Creamy dual seaweed risotto
The class was sold-out, and Ed was on his game, riffing on pickles and his trademark Southern food with roots firmly planted in Asia, but this class was focused more on the gochujang. He started out making a zesty jicama, pineapple and pepper quick pickle, which would accompany the rice bowl later on. And that demo and the next dish was paired with a very drinkable, fruit-forward Beaujolais, the Domaine de Combiers Fleurie La Cadole 2012. Ed then quickly whipped-out a really tasty japchae made with sweet potato starch glass noodles, with braised short rib meat, shitakes, and julienned vegetables. I could have eaten a bucketful. The class loved the double seaweed risotto with clams and shrimp, which paired perfectly with the accompanying crisp, fruity Argiolas Sardinian white. The two different seaweeds load the rice with umami flavor, and I loved that his method is to add all of the liquid at once. Great dish, with no textural ill effects from the unfussy shortcut method.

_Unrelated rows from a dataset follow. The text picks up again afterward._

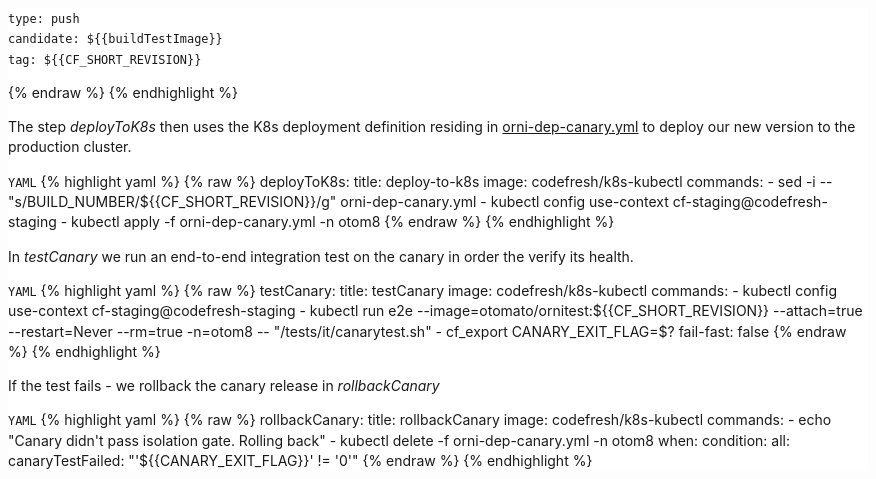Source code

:     type: push
    candidate: ${{buildTestImage}}
    tag: ${{CF_SHORT_REVISION}}
{% endraw %}
{% endhighlight %}

The step _deployToK8s_ then uses the K8s deployment definition residing in [orni-dep-canary.yml](https://github.com/Codefresh-Examples/Examples/blob/master/canary-release/orni-dep-canary.yml) to deploy our new version to the production cluster.

  `YAML`
{% highlight yaml %}
{% raw %}
 deployToK8s:
    title: deploy-to-k8s
    image: codefresh/k8s-kubectl
    commands:
      - sed -i -- "s/BUILD_NUMBER/${{CF_SHORT_REVISION}}/g" orni-dep-canary.yml
      - kubectl config use-context cf-staging@codefresh-staging
      - kubectl apply -f orni-dep-canary.yml -n otom8
{% endraw %}
{% endhighlight %}

In _testCanary_ we run an end-to-end integration test on the canary in order the verify its health.

  `YAML`
{% highlight yaml %}
{% raw %}
  testCanary:
    title: testCanary
    image: codefresh/k8s-kubectl
    commands:
      - kubectl config use-context cf-staging@codefresh-staging
      - kubectl run e2e --image=otomato/ornitest:${{CF_SHORT_REVISION}} --attach=true --restart=Never --rm=true -n=otom8 --  "/tests/it/canarytest.sh"
      - cf_export CANARY_EXIT_FLAG=$?
    fail-fast: false
{% endraw %}
{% endhighlight %}

If the test fails  - we rollback the canary release in _rollbackCanary_

  `YAML`
{% highlight yaml %}
{% raw %}
 rollbackCanary:
    title: rollbackCanary
    image: codefresh/k8s-kubectl
    commands:
      - echo "Canary didn't pass isolation gate. Rolling back"
      - kubectl delete -f orni-dep-canary.yml -n otom8
    when:
      condition:
        all:
          canaryTestFailed: "'${{CANARY_EXIT_FLAG}}' != '0'"
{% endraw %}
{% endhighlight %}
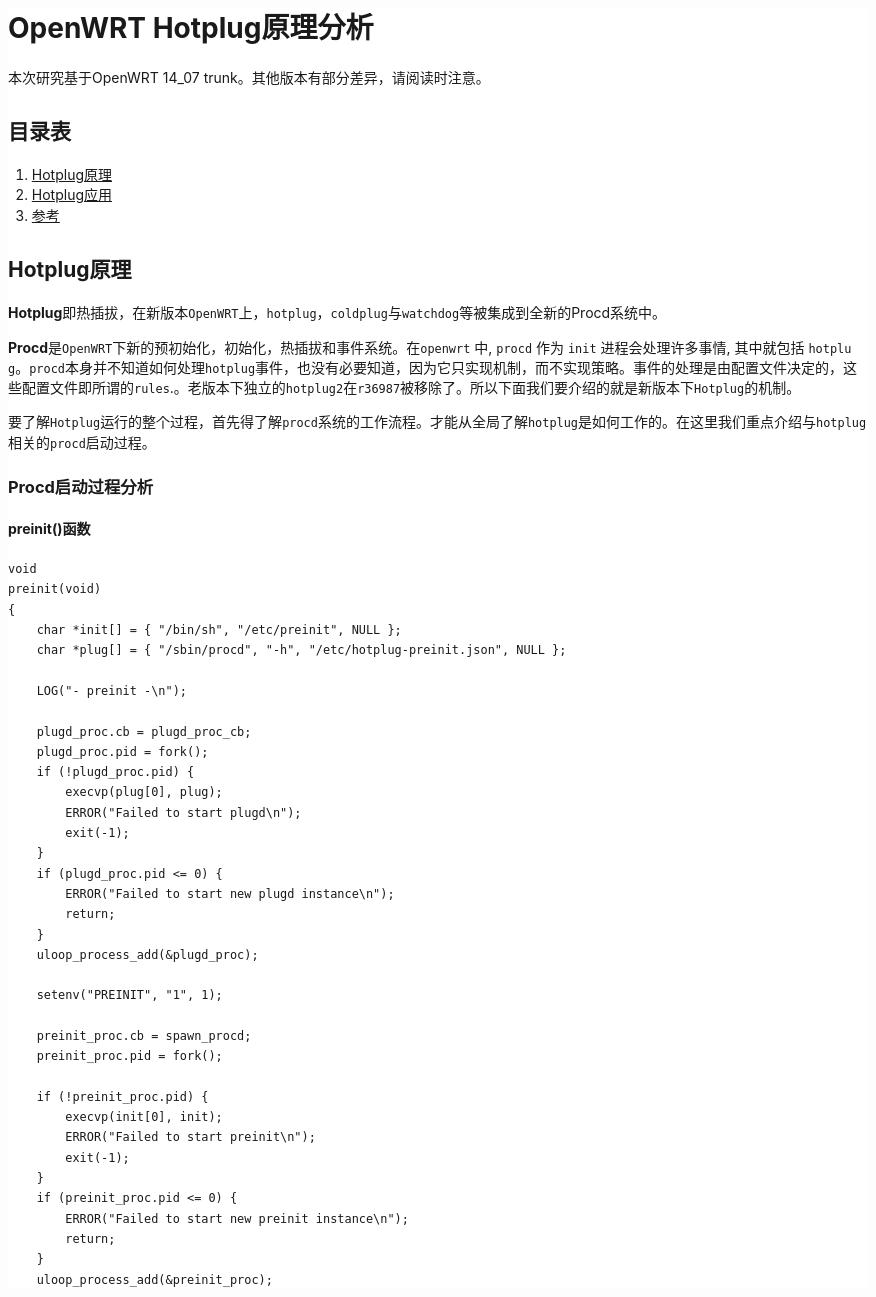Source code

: # OpenWRT Hotplug原理分析
本次研究基于OpenWRT 14_07 trunk。其他版本有部分差异，请阅读时注意。

## <a name='TOC'>目录表</a>
  1. [Hotplug原理](#profiles)
  1. [Hotplug应用](#situations)
  1. [参考](#references)


## <a name='profiles'>Hotplug原理</a>

**Hotplug**即热插拔，在新版本`OpenWRT`上，`hotplug`，`coldplug`与`watchdog`等被集成到全新的Procd系统中。  

**Procd**是`OpenWRT`下新的预初始化，初始化，热插拔和事件系统。在`openwrt` 中, `procd` 作为 `init` 进程会处理许多事情, 其中就包括 `hotplug`。`procd`本身并不知道如何处理`hotplug`事件，也没有必要知道，因为它只实现机制，而不实现策略。事件的处理是由配置文件决定的，这些配置文件即所谓的`rules`.。老版本下独立的`hotplug2`在`r36987`被移除了。所以下面我们要介绍的就是新版本下`Hotplug`的机制。  

要了解`Hotplug`运行的整个过程，首先得了解`procd`系统的工作流程。才能从全局了解`hotplug`是如何工作的。在这里我们重点介绍与`hotplug`相关的`procd`启动过程。

### Procd启动过程分析

#### preinit()函数

	void
	preinit(void)
	{
		char *init[] = { "/bin/sh", "/etc/preinit", NULL };
		char *plug[] = { "/sbin/procd", "-h", "/etc/hotplug-preinit.json", NULL };
	
		LOG("- preinit -\n");
	
		plugd_proc.cb = plugd_proc_cb;
		plugd_proc.pid = fork();
		if (!plugd_proc.pid) {
			execvp(plug[0], plug);
			ERROR("Failed to start plugd\n");
			exit(-1);
		}
		if (plugd_proc.pid <= 0) {
			ERROR("Failed to start new plugd instance\n");
			return;
		}
		uloop_process_add(&plugd_proc);
	
		setenv("PREINIT", "1", 1);
	
		preinit_proc.cb = spawn_procd;
		preinit_proc.pid = fork();
	
		if (!preinit_proc.pid) {
			execvp(init[0], init);
			ERROR("Failed to start preinit\n");
			exit(-1);
		}
		if (preinit_proc.pid <= 0) {
			ERROR("Failed to start new preinit instance\n");
			return;
		}
		uloop_process_add(&preinit_proc);
	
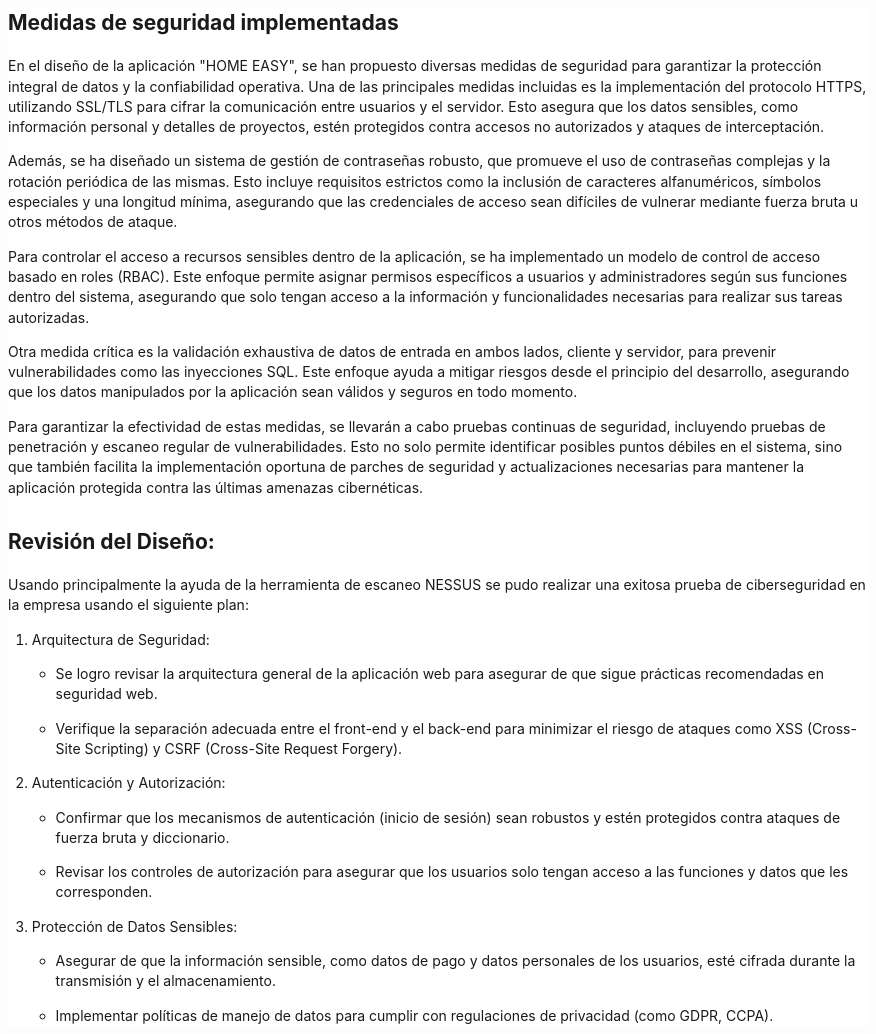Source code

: 
## Medidas de seguridad implementadas
En el diseño de la aplicación "HOME EASY", se han propuesto diversas medidas de seguridad para garantizar la protección integral de datos y la confiabilidad operativa. Una de las principales medidas incluidas es la implementación del protocolo HTTPS, utilizando SSL/TLS para cifrar la comunicación entre usuarios y el servidor. Esto asegura que los datos sensibles, como información personal y detalles de proyectos, estén protegidos contra accesos no autorizados y ataques de interceptación.

Además, se ha diseñado un sistema de gestión de contraseñas robusto, que promueve el uso de contraseñas complejas y la rotación periódica de las mismas. Esto incluye requisitos estrictos como la inclusión de caracteres alfanuméricos, símbolos especiales y una longitud mínima, asegurando que las credenciales de acceso sean difíciles de vulnerar mediante fuerza bruta u otros métodos de ataque.

Para controlar el acceso a recursos sensibles dentro de la aplicación, se ha implementado un modelo de control de acceso basado en roles (RBAC). Este enfoque permite asignar permisos específicos a usuarios y administradores según sus funciones dentro del sistema, asegurando que solo tengan acceso a la información y funcionalidades necesarias para realizar sus tareas autorizadas.

Otra medida crítica es la validación exhaustiva de datos de entrada en ambos lados, cliente y servidor, para prevenir vulnerabilidades como las inyecciones SQL. Este enfoque ayuda a mitigar riesgos desde el principio del desarrollo, asegurando que los datos manipulados por la aplicación sean válidos y seguros en todo momento.

Para garantizar la efectividad de estas medidas, se llevarán a cabo pruebas continuas de seguridad, incluyendo pruebas de penetración y escaneo regular de vulnerabilidades. Esto no solo permite identificar posibles puntos débiles en el sistema, sino que también facilita la implementación oportuna de parches de seguridad y actualizaciones necesarias para mantener la aplicación protegida contra las últimas amenazas cibernéticas.

## Revisión del Diseño:
  Usando principalmente la ayuda de la herramienta de escaneo NESSUS se pudo  realizar una exitosa  prueba de ciberseguridad en la empresa usando el siguiente plan:

1. Arquitectura de Seguridad:
   - Se logro revisar la arquitectura general de la aplicación web para asegurar de que sigue prácticas recomendadas en seguridad web.

   - Verifique la separación adecuada entre el front-end y el back-end para minimizar el riesgo de ataques como XSS (Cross-Site Scripting) y CSRF (Cross-Site Request Forgery).

2. Autenticación y Autorización:
   - Confirmar que los mecanismos de autenticación (inicio de sesión) sean robustos y estén protegidos contra ataques de fuerza bruta y diccionario.

   - Revisar los controles de autorización para asegurar que los usuarios solo tengan acceso a las funciones y datos que les corresponden.


3. Protección de Datos Sensibles:
   - Asegurar de que la información sensible, como datos de pago y datos personales de los usuarios, esté cifrada durante la transmisión y el almacenamiento.

   - Implementar políticas de manejo de datos para cumplir con regulaciones de privacidad (como GDPR, CCPA).
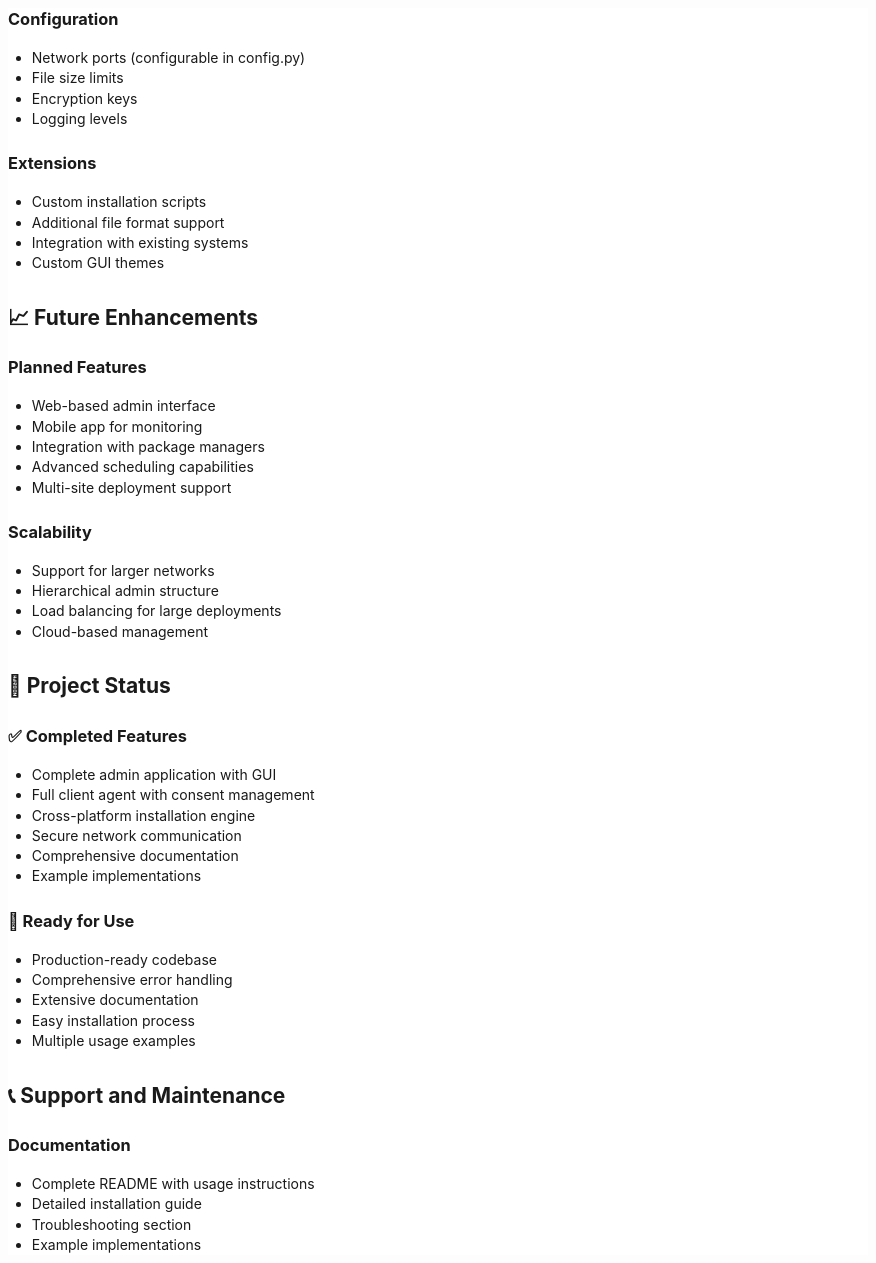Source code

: ### Configuration
- Network ports (configurable in config.py)
- File size limits
- Encryption keys
- Logging levels

### Extensions
- Custom installation scripts
- Additional file format support
- Integration with existing systems
- Custom GUI themes

## 📈 Future Enhancements

### Planned Features
- Web-based admin interface
- Mobile app for monitoring
- Integration with package managers
- Advanced scheduling capabilities
- Multi-site deployment support

### Scalability
- Support for larger networks
- Hierarchical admin structure
- Load balancing for large deployments
- Cloud-based management

## 🎉 Project Status

### ✅ Completed Features
- Complete admin application with GUI
- Full client agent with consent management
- Cross-platform installation engine
- Secure network communication
- Comprehensive documentation
- Example implementations

### 🚀 Ready for Use
- Production-ready codebase
- Comprehensive error handling
- Extensive documentation
- Easy installation process
- Multiple usage examples

## 📞 Support and Maintenance

### Documentation
- Complete README with usage instructions
- Detailed installation guide
- Troubleshooting section
- Example implementations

Gochujang-kissed pork rice bowl
The main course was the rice bowl with jicama pickle and gochujang slathered pork loin, with lettuce and herbs. This is a spicy, satisfying bowl of goodness, and the glass of big, ripe, dark-fruit rich El Burro Kickass 2012 Garnacha from Bodegas Ayles paired nicely. A late treat was a coconut pudding with rice, almonds, sesame seeds, vanilla, and Thai basil matched with a fruity, nutty, lush, cream-textured Santo Vino from Villa Puccini.
Coconut pudding with rice and nuts
We all got to taste the gochujang and I loved it. The flavor is umami-rich and complex, with great depth and a really clean, spicy finish; a little too spicy for the wimps in the class. One taste and you can imagine dozens of uses for this condiment. Central Market has it on the shelf, so don’t hold back. You’ll love it. Ed’s class was entertaining, and the food was excellent. Once I tasted it, I remembered why I liked his cookbook so much. And if you haven’t been watching Mind of a Chef, you’re blowing it.